US 12,266,347 B2
End-to-end multi-talker overlapping speech recognition
Anshuman Tripathi, Mountain View, CA (US); Han Lu, Santa Clara, CA (US); and Hasim Sak, Santa Clara, CA (US)
Assigned to Google LLC, Mountain View, CA (US)
Filed by Google LLC, Mountain View, CA (US)
Filed on Nov. 15, 2022, as Appl. No. 18/055,553.
Application 18/055,553 is a continuation of application No. 16/865,075, filed on May 1, 2020, granted, now 11,521,595.
Prior Publication US 2023/0084758 A1, Mar. 16, 2023
Int. Cl. G10L 15/06 (2013.01); G06N 3/08 (2023.01); G06N 20/00 (2019.01); G10L 15/04 (2013.01); G10L 15/16 (2006.01)

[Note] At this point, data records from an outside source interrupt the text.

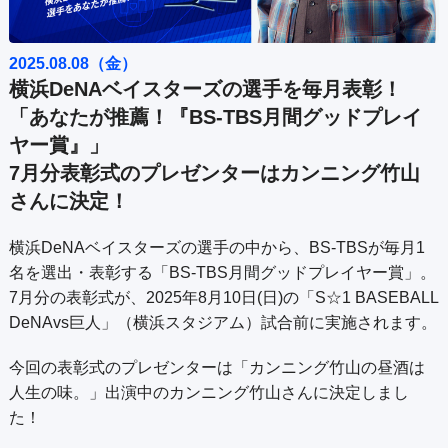
公式SNS
プレゼント
ご意見・ご感想
会社情報
2025.08.08（金）
横浜DeNAベイスターズの選手を毎月表彰！
「あなたが推薦！『BS-TBS月間グッドプレイ
ヤー賞』」
7月分表彰式のプレゼンターはカンニング竹山
さんに決定！
横浜DeNAベイスターズの選手の中から、BS-TBSが毎月1
名を選出・表彰する「BS-TBS月間グッドプレイヤー賞」。
7月分の表彰式が、2025年8月10日(日)の「S☆1 BASEBALL
DeNAvs巨人」（横浜スタジアム）試合前に実施されます。
今回の表彰式のプレゼンターは「カンニング竹山の昼酒は
人生の味。」出演中のカンニング竹山さんに決定しまし
た！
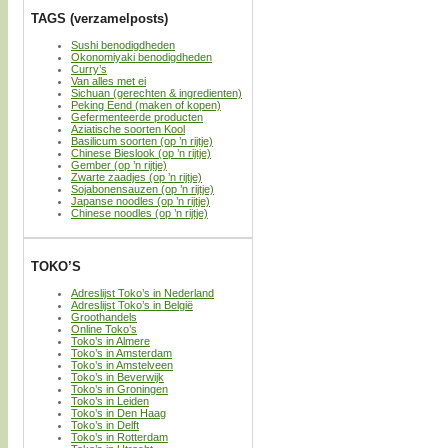
TAGS (verzamelposts)
Sushi benodigdheden
Okonomiyaki benodigdheden
Curry’s
Van alles met ei
Sichuan (gerechten & ingredienten)
Peking Eend (maken of kopen)
Gefermenteerde producten
Aziatische soorten Kool
Basilicum soorten (op ’n rijtje)
Chinese Bieslook (op ’n rijtje)
Gember (op ’n rijtje)
Zwarte zaadjes (op ’n rijtje)
Sojabonensauzen (op ’n rijtje)
Japanse noodles (op ’n rijtje)
Chinese noodles (op ’n rijtje)
TOKO’S
Adreslijst Toko’s in Nederland
Adreslijst Toko’s in België
Groothandels
Online Toko’s
Toko’s in Almere
Toko’s in Amsterdam
Toko’s in Amstelveen
Toko’s in Beverwijk
Toko’s in Groningen
Toko’s in Leiden
Toko’s in Den Haag
Toko’s in Delft
Toko’s in Rotterdam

CPC G10L 15/063 (2013.01) [G06N 3/08 (2013.01); G06N 20/00 (2019.01); G10L 15/04 (2013.01); G10L 15/16 (2013.01)] 16 Claims
OG exemplary drawing
 
1. A computer-implemented method when executed on data processing hardware causes the data processing hardware to perform operations comprising:
receiving a sequence of acoustic frames characterizing a speech conversation between two or more speakers;
encoding, by an audio encoder of a speech recognition model, the sequence of acoustic frames into corresponding audio embeddings;
for each corresponding audio embedding:
receiving a speaker embedding associated with the corresponding audio embedding;
identifying a respective speaker among the two or more speakers that is associated with the corresponding audio embedding based on the speaker embedding;
concatenating the corresponding audio embedding with the speaker embedding; and
generating, using a masking model, a masked embedding corresponding to the identified respective speaker based on the corresponding audio embedding concatenated with the speaker embedding; and
for each respective speaker among the two or more speakers, generating, by a dedicated speaker branch of the speech recognition model for the respective speaker that receives each masked embedding corresponding to the respective speaker, a respective transcription that transcribes a respective segment of the speech conversation spoken by the respective speaker,
wherein a training process trains the masking model and the each of the dedicated speaker branches by:
in a first stage, training a single recurrent neural network-transducer (RNN-T) model using training examples;
dividing the single RNN-T model into each of the dedicated speaker branches; and
in a second stage, training the masking model and fine-tuning each of the dedicated speaker branches using the training examples by applying a respective masking loss to a segment of each training example of the training examples where a speaker is not speaking to minimize an RNN-T loss for each dedicated speaker branch of the masking model.